Israeli spokesmen turned down multiple requests for interviews about Goldstone the man, as opposed to the report. But the tensions between the revulsion Israel maintains for a body, the U.N. Human Rights Council, and the regard it had for the man were evident in an exchange of letters between Goldstone and Aharon Leshno Yaar, Israel’s ambassador to U.N. bodies in Geneva.

“Israel’s decision should not be interpreted in any way as an aspersion on your own integrity or commitment to impartiality,” Yaar wrote in one letter. “To the contrary, your involvement prompted Israel to give closer and more considered thought to its response to this initiative and increases our regret that it is one we cannot cooperate with or support.”

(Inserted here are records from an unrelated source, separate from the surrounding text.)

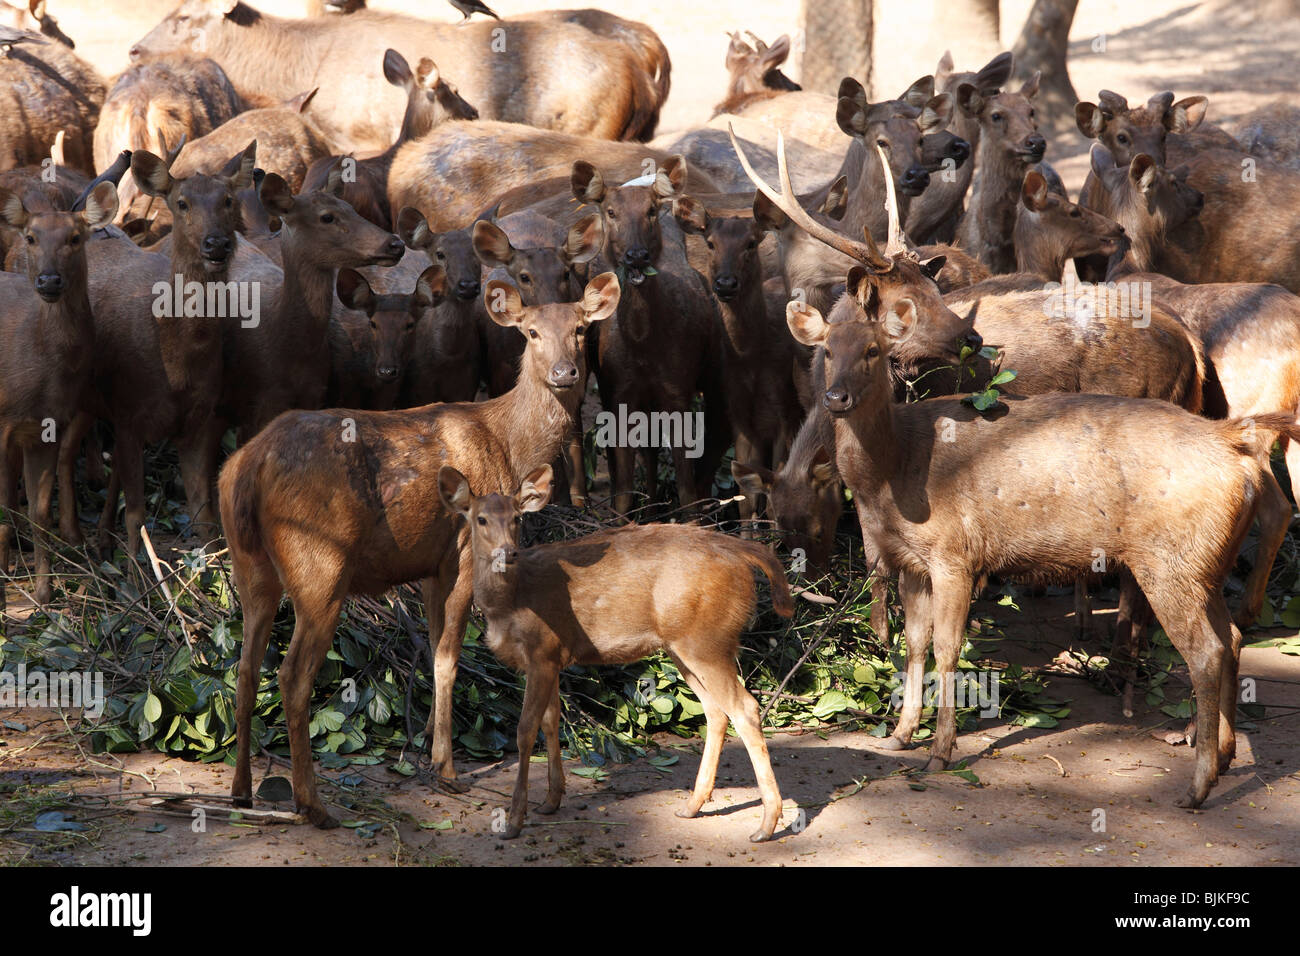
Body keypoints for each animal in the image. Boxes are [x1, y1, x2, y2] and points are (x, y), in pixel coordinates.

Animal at [0, 183, 115, 608]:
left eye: (75, 237)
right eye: (31, 238)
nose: (49, 281)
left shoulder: (44, 428)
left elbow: (39, 513)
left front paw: (43, 592)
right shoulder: (2, 423)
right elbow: (4, 505)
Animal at [441, 463, 790, 842]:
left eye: (518, 518)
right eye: (481, 519)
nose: (508, 552)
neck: (511, 601)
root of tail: (742, 552)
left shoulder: (542, 651)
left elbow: (525, 730)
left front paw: (514, 820)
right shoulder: (552, 657)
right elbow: (551, 722)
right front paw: (550, 800)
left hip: (707, 639)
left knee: (745, 708)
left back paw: (766, 825)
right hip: (684, 645)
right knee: (715, 711)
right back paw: (692, 806)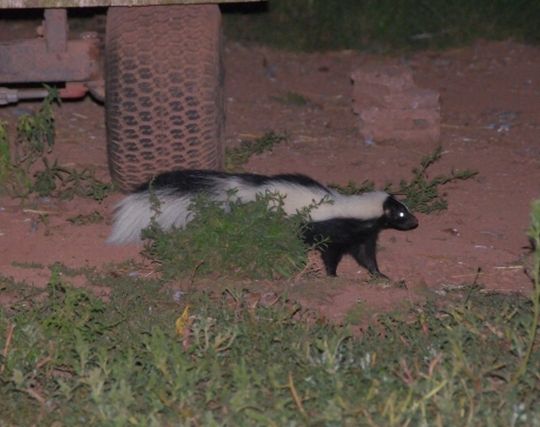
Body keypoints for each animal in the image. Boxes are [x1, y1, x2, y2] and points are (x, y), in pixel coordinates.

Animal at [106, 171, 418, 278]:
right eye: (401, 215)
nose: (416, 222)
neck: (351, 209)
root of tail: (247, 190)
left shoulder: (362, 234)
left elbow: (366, 256)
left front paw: (380, 275)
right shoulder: (333, 230)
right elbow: (330, 255)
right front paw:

Elsewhere in the letter, Yaar notes Goldstone’s “high regard” among Israelis.

Marc Stern, the acting co-director of the American Jewish Congress, says the bias Goldstone evinces in the report is not against Israel but for international law within the constraints of human rights legislation. Goldstone, he says, was unlikely — precisely because of his institutional background — to consider the laws of war.

“There’s no analysis of what Israel was trying to do,” said Stern, who emphasized that the report nonetheless raises serious questions about the treatment of detainees and the shooting of civilians bearing white flags. Under the laws of war, “The fact that you’re fighting in a civilian area ought to allow you a greater margin to kill civilians than in a battlefield.”